Israel’s tech sector is among the world’s largest technology hubs, especially for startups. It has remained one of the most stable parts of the Israeli economy during the 15-month long war, which has taxed the economy and slashed expectations for growth to a mere 0.5% in 2024.

Industry investors and analysts say the war stifled what could have been even stronger growth. The survey didn’t break out how much of 2024’s investment came from foreign sources and local funders.

“We have an extremely innovative and dynamic high tech sector which is still holding on,” said Karnit Flug, a former governor of the Bank of Israel and now a senior fellow at the Jerusalem-based Israel Democracy Institute, a think tank. “It has recovered somewhat since the start of the war, but not as much as one would hope.”

At the war’s outset, tens of thousands of Israel’s nearly 400,000 tech employees were called into reserve service and companies scrambled to realign operations as rockets from Gaza and Lebanon pounded the country. Even as operations normalized, foreign airlines overwhelmingly cut service to Israel, spooking investors and making it harder for Israelis to reach their customers abroad.

An explosion in negative global sentiment toward Israel introduced a new form of risk in doing business with Israeli companies. Global ratings firms lowered Israel’s credit rating over uncertainty caused by the war.

Israel’s government flooded money into the economy to stabilize it shortly after war broke out in October 2023. That expansionary fiscal policy, economists say, stemmed what was an initial economic contraction in the war’s first quarter and helped Israel regain its footing, but is now resulting in expected tax increases to foot the bill.

The 2024 boost was led by investments into Israeli cybersecurity companies, which captured about 40% of all private capital raised, despite representing only 7% of Israeli tech companies. Many of Israel’s tech workers have served in advanced military-technology units, where they can gain experience building products. Israeli tech products are sometimes tested on the battlefield.

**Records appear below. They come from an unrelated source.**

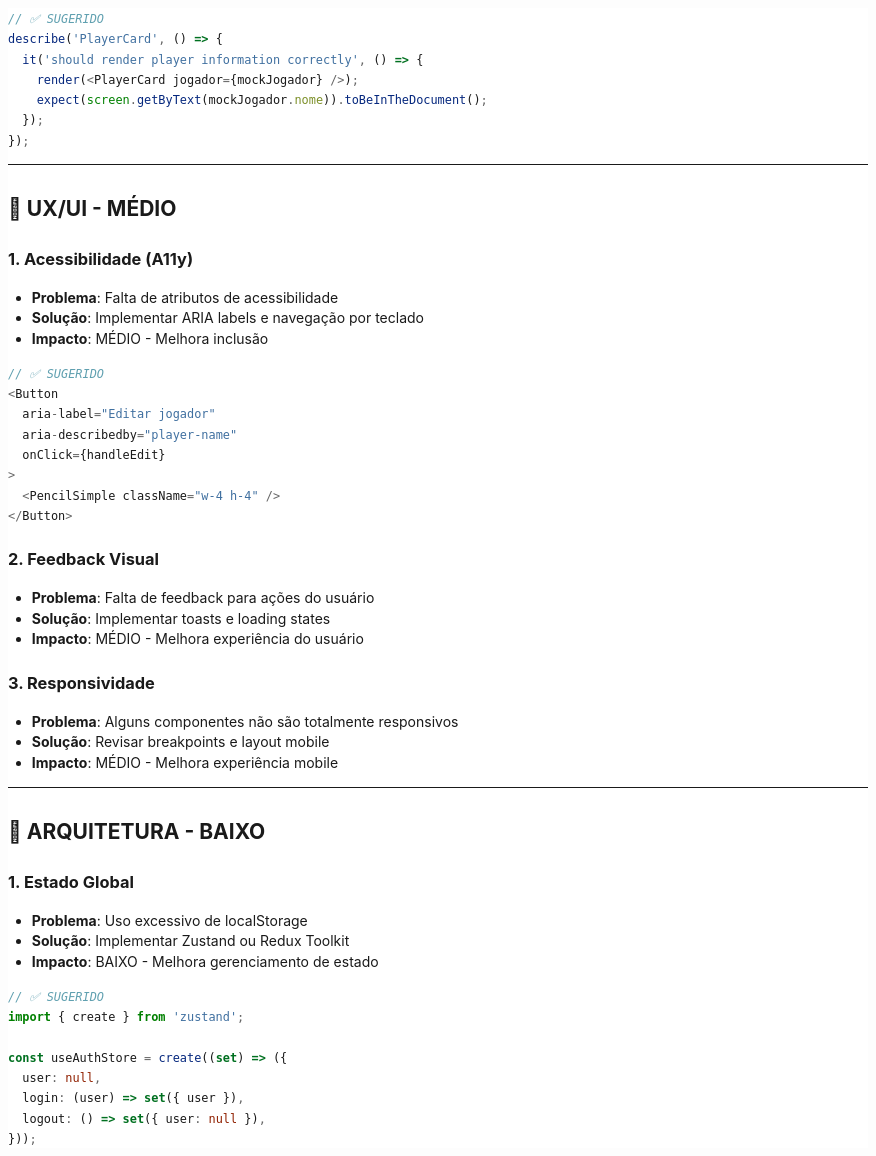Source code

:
 ```typescript
// ✅ SUGERIDO
describe('PlayerCard', () => {
  it('should render player information correctly', () => {
    render(<PlayerCard jogador={mockJogador} />);
    expect(screen.getByText(mockJogador.nome)).toBeInTheDocument();
  });
});
```

---

## 🎨 **UX/UI - MÉDIO**

### 1. **Acessibilidade (A11y)**
- **Problema**: Falta de atributos de acessibilidade
- **Solução**: Implementar ARIA labels e navegação por teclado
- **Impacto**: MÉDIO - Melhora inclusão

```typescript
// ✅ SUGERIDO
<Button
  aria-label="Editar jogador"
  aria-describedby="player-name"
  onClick={handleEdit}
>
  <PencilSimple className="w-4 h-4" />
</Button>
```

### 2. **Feedback Visual**
- **Problema**: Falta de feedback para ações do usuário
- **Solução**: Implementar toasts e loading states
- **Impacto**: MÉDIO - Melhora experiência do usuário

### 3. **Responsividade**
- **Problema**: Alguns componentes não são totalmente responsivos
- **Solução**: Revisar breakpoints e layout mobile
- **Impacto**: MÉDIO - Melhora experiência mobile

---

## 🔧 **ARQUITETURA - BAIXO**

### 1. **Estado Global**
- **Problema**: Uso excessivo de localStorage
- **Solução**: Implementar Zustand ou Redux Toolkit
- **Impacto**: BAIXO - Melhora gerenciamento de estado

```typescript
// ✅ SUGERIDO
import { create } from 'zustand';

const useAuthStore = create((set) => ({
  user: null,
  login: (user) => set({ user }),
  logout: () => set({ user: null }),
}));
```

These factors have led to its cybersecurity companies being dominant in the global market, industry experts said.

The number of Israeli defense-tech companies active throughout 2024 doubled, although they contributed to a much smaller percentage of the overall growth in investments. This included some startups which pivoted to the area amid a surge in global demand spurred by the war in Ukraine and at home in Israel. Funding raised by Israeli defense-tech companies grew to $165 million in 2024, from $19 million the previous year.

“The fact that things are literally battlefield proven, and both the understanding of the customer as well as the ability to put it into use and to accelerate the progress of those technologies, is something that is unique to Israel,” said Hasson.